For each type of project management, project managers develop and utilize repeatable templates that are specific to the industry they're dealing with. This allows project plans to become very thorough and highly repeatable, with the specific intent to increase quality, lower delivery costs, and lower time to deliver project results.
Approaches
A 2017 study suggested that the success of any project depends on how well four key aspects are aligned with the contextual dynamics affecting the project, these are referred to as the four P's:- Plan: The planning and forecasting activities.
- Process: The overall approach to all activities and project governance.
- People: Including dynamics of how they collaborate and communicate.
- Power: Lines of authority, decision-makers, organograms, policies for implementation and the like.
Regardless of the methodology employed, careful consideration must be given to the overall project objectives, timeline, and cost, as well as the roles and responsibilities of all participants and stakeholders.

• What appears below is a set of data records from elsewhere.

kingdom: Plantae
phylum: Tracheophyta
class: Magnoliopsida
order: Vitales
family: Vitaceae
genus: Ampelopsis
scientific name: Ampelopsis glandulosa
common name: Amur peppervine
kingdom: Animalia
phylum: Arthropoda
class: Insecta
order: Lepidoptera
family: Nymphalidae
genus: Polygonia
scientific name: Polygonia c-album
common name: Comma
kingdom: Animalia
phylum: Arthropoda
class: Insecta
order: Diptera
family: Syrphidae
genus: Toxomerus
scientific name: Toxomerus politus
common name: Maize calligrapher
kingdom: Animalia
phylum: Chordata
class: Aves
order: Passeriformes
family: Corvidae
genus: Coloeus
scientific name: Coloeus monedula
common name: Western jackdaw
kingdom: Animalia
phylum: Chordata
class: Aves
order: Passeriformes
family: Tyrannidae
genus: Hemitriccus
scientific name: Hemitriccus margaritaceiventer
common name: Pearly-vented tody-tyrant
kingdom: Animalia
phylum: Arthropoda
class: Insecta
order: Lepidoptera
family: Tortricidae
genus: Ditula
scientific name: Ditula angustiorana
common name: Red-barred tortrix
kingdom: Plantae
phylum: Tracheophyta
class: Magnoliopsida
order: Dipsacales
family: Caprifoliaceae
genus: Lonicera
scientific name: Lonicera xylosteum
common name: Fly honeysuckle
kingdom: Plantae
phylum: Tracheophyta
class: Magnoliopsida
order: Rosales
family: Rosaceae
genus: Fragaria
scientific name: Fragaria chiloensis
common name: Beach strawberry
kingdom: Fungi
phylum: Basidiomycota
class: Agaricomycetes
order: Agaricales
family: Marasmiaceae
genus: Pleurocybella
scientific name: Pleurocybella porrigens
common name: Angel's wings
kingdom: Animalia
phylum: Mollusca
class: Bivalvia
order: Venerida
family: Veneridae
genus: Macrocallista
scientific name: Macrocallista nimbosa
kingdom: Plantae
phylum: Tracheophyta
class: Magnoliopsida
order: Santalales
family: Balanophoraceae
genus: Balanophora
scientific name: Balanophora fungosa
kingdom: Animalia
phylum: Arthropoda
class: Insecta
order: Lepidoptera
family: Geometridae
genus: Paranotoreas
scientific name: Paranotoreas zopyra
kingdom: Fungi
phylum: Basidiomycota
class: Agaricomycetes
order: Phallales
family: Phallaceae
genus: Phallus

Benefits realization management
Benefits realization management enhances normal project management techniques through a focus on outcomes of a project rather than products or outputs and then measuring the degree to which that is happening to keep a project on track. This can help to reduce the risk of a completed project being a failure by delivering agreed upon requirements i.e. project success but failing to deliver the benefits of those requirements i.e. product success. Note that good requirements management will ensure these benefits are captured as requirements of the project and their achievement monitored throughout the project.In addition, BRM practices aim to ensure the strategic alignment between project outcomes and business strategies. The effectiveness of these practices is supported by recent research evidencing BRM practices influencing project success from a strategic perspective across different countries and industries. These wider effects are called the strategic impact.
An example of delivering a project to requirements might be agreeing to deliver a computer system that will process staff data and manage payroll, holiday, and staff personnel records in shorter times with reduced errors. Under BRM, the agreement might be to achieve a specified reduction in staff hours and errors required to process and maintain staff data after the system installation when compared without the system.